More than one million people have now had their genome sequenced, or its protein-coding regions (the exome). The hope is that this information can be shared and linked to phenotype — specifically, disease — and improve medical care. An obstacle is that only a small fraction of these data are publicly available.

In an important step, we report this week the first publication from the Exome Aggregation Consortium (ExAC), which has generated the largest catalogue so far of variation in human protein-coding regions. It aggregates sequence data from some 60,000 people. Most importantly, it puts the information in a publicly accessible database that is already a crucial resource (http://exac.broadinstitute.org).

There are challenges in sharing such data sets — the project scientists deserve credit for making this one open access. Its scale offers insight into rare genetic variation across populations. It identifies more than 7.4 million (mostly new) variants at high confidence, and documents rare mutations that independently emerged, providing the first estimate of the frequency of their recurrence. And it finds 3,230 genes that show nearly no cases of loss of function. More than two-thirds have not been linked to disease, which points to how much we have yet to understand.
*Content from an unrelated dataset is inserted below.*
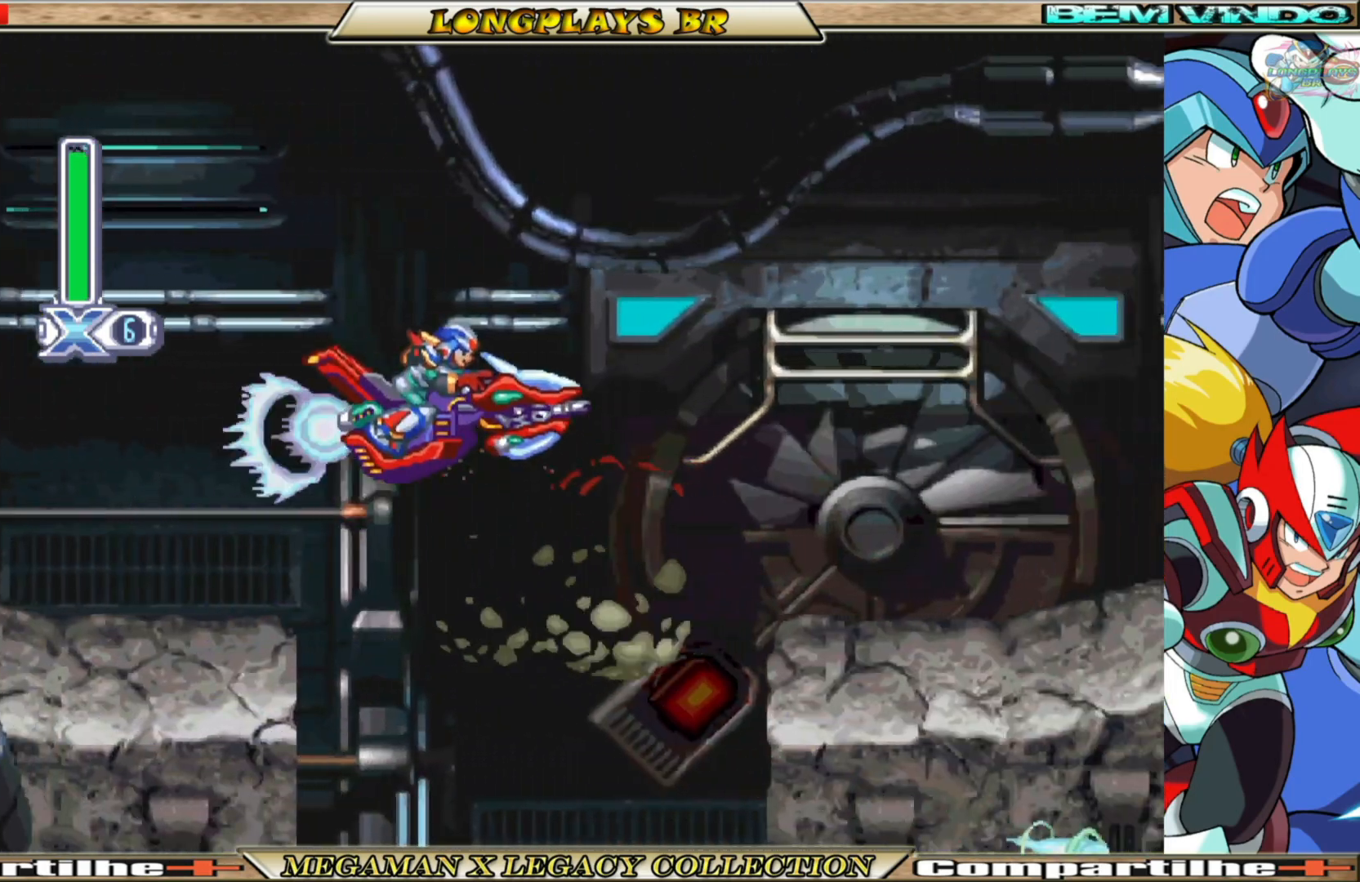
{"buttons": ["X"], "left_stick": "center", "right_stick": "center", "events": [[150, "X", "down"], [167, "A", "up"], [167, "DPAD_RIGHT", "up"], [250, "X", "up"], [300, "X", "down"], [400, "X", "up"], [500, "X", "down"]]}
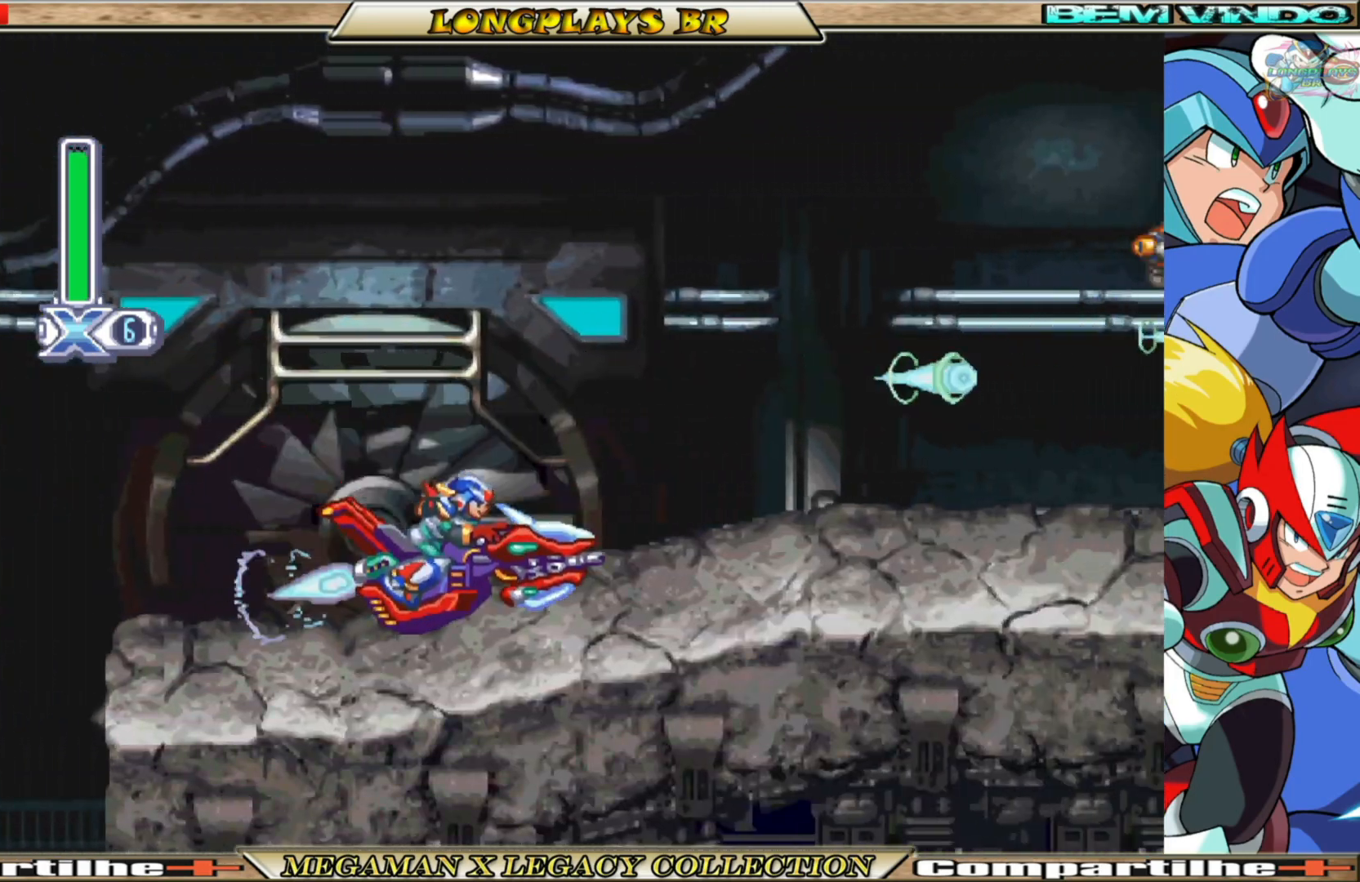
{"buttons": ["X"], "left_stick": "center", "right_stick": "center", "events": [[83, "X", "up"], [167, "X", "down"], [250, "X", "up"], [317, "X", "down"], [417, "X", "up"], [500, "X", "down"]]}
The study also raises concern about how genetic variants have been linked to rare disease. The average ExAC participant has some 54 variants previously classified as causal for a rare disorder; many show up at an implausibly high frequency, suggesting that they were incorrectly classified. The authors review evidence for 192 variants reported earlier to cause rare Mendelian disorders and found at a high frequency by ExAC, and uncover support for pathogenicity for only 9. The implications are broad: these variant data already guide diagnoses and treatment (see, for example, E. V. Minikel et al. Sci. Transl. Med. 8, 322ra9; 2016 and R. Walshet al.Genet.Med.http://dx.doi.org/10.1038/gim.2016.90;2016).
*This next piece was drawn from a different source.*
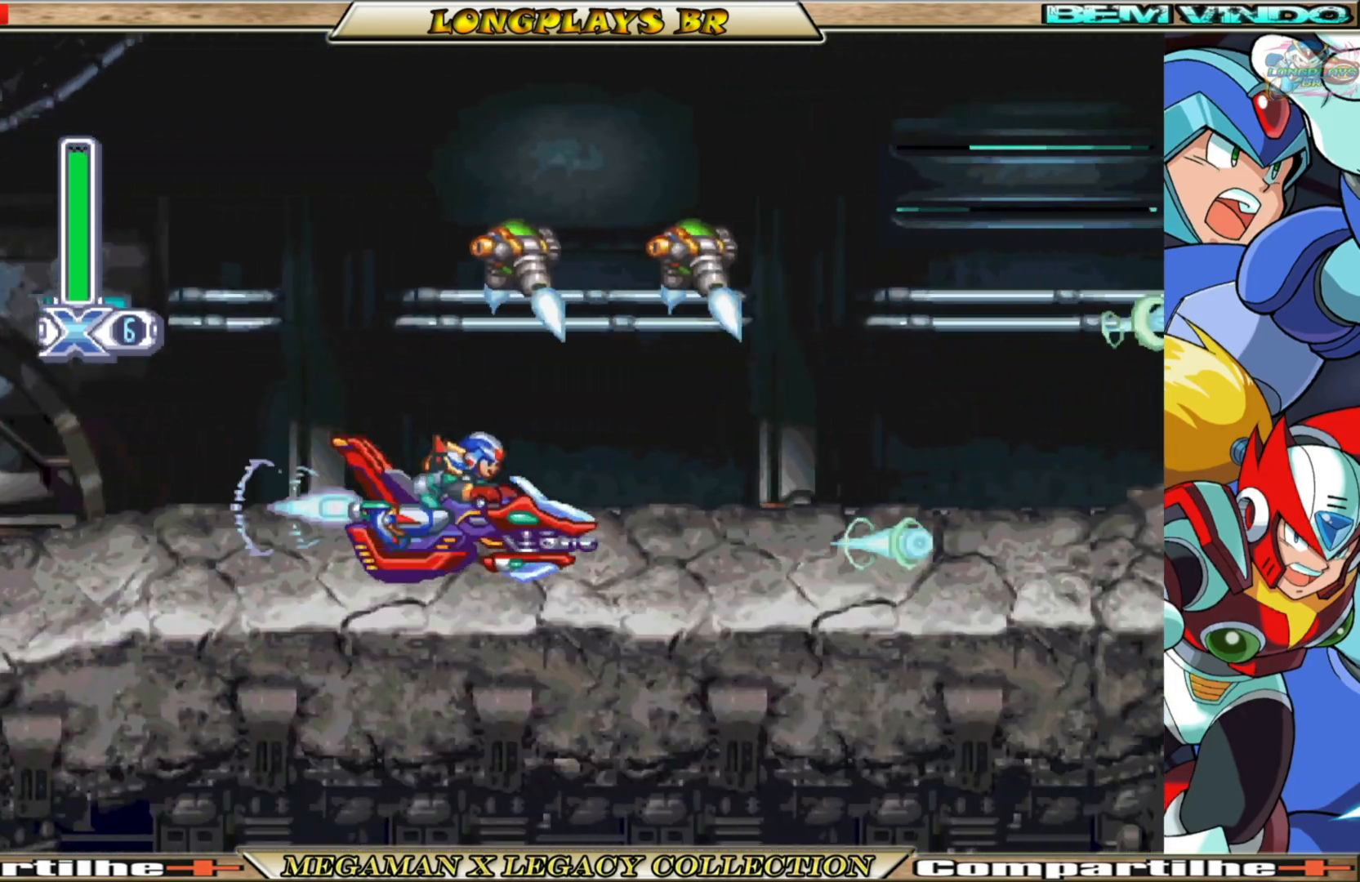
{"buttons": [], "left_stick": "center", "right_stick": "center", "events": [[83, "X", "up"], [200, "X", "down"], [250, "X", "up"], [350, "X", "down"], [417, "X", "up"]]}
These findings show that researchers and clinicians must carefully evaluate published results on rare genetic disorders. And it demonstrates the need to filter variants seen in sequence data, using the ExAC data set and other reference tools — a practice widely adopted in genomics.
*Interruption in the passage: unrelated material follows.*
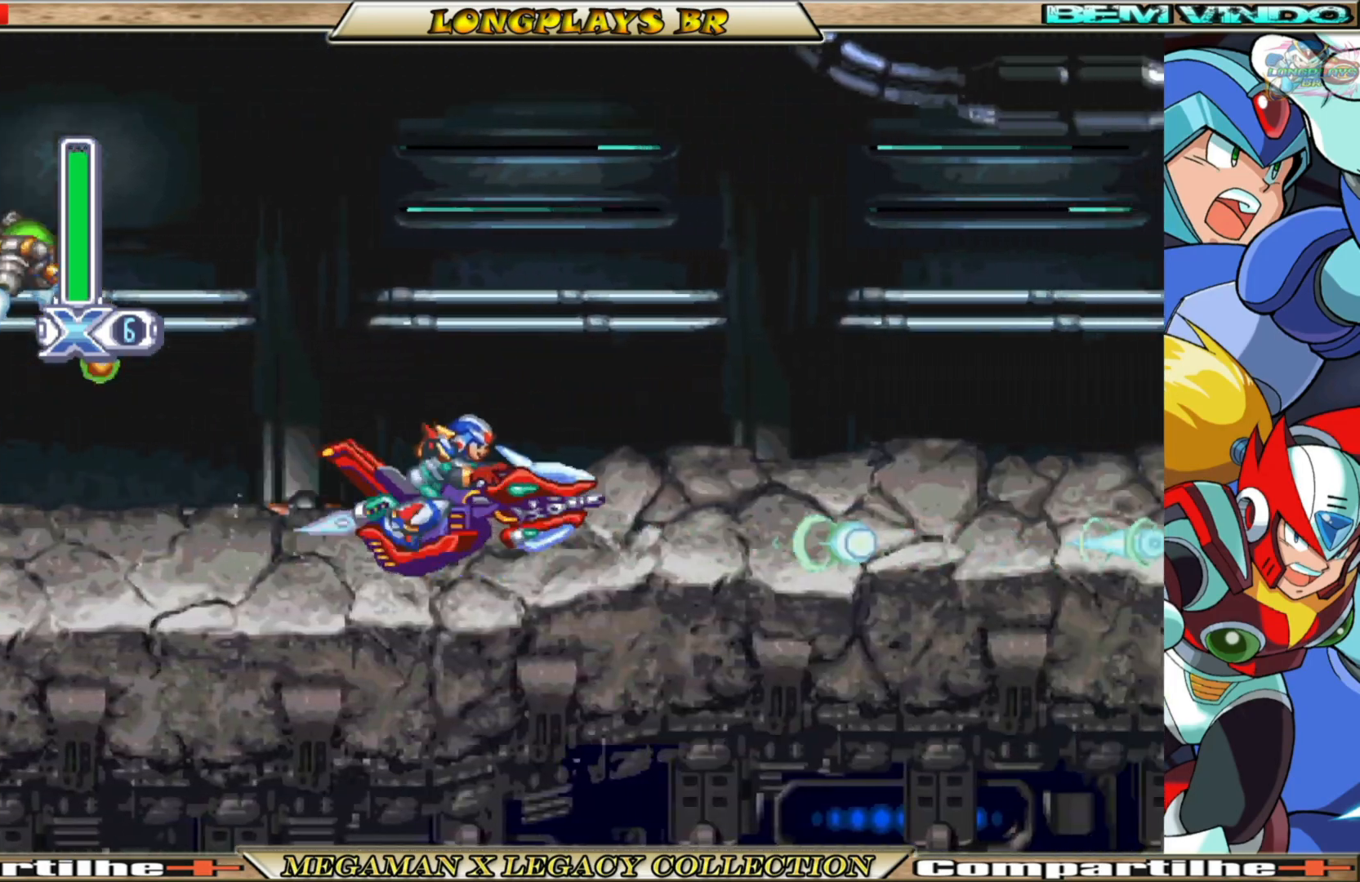
{"buttons": [], "left_stick": "center", "right_stick": "center", "events": [[33, "X", "down"], [83, "X", "up"], [183, "X", "down"], [267, "X", "up"], [350, "X", "down"], [450, "X", "up"]]}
The ExAC project plans to grow over the next year to include 120,000 exome and 20,000 whole-genome sequences. It relies on the willingness of large research consortia to cooperate, and highlights the huge value of sharing, aggregation and harmonization of genomic data. This is also true for patient variants — there is a need for databases that provide greater confidence in variant interpretation, such as the US National Center for Biotechnology Information’s ClinVar database.

Improving clinical genetics will need continued investment in such databases, more contributions from clinical labs, researchers and clinicians, expanding human genetic-reference panels and work to link these to phenotype data. This often involves re-contacting volunteers and donors; it will be trialled with an ExAC data subset where consents allow.

More broadly, enabling the sharing of linked genetic and clinical data in ways that do not violate privacy requires fresh thinking in regulation and ethics. The US National Institutes of Health and the Global Alliance for Genomics and Health have begun to tackle this; others should follow. The ExAC study highlights the potential rewards.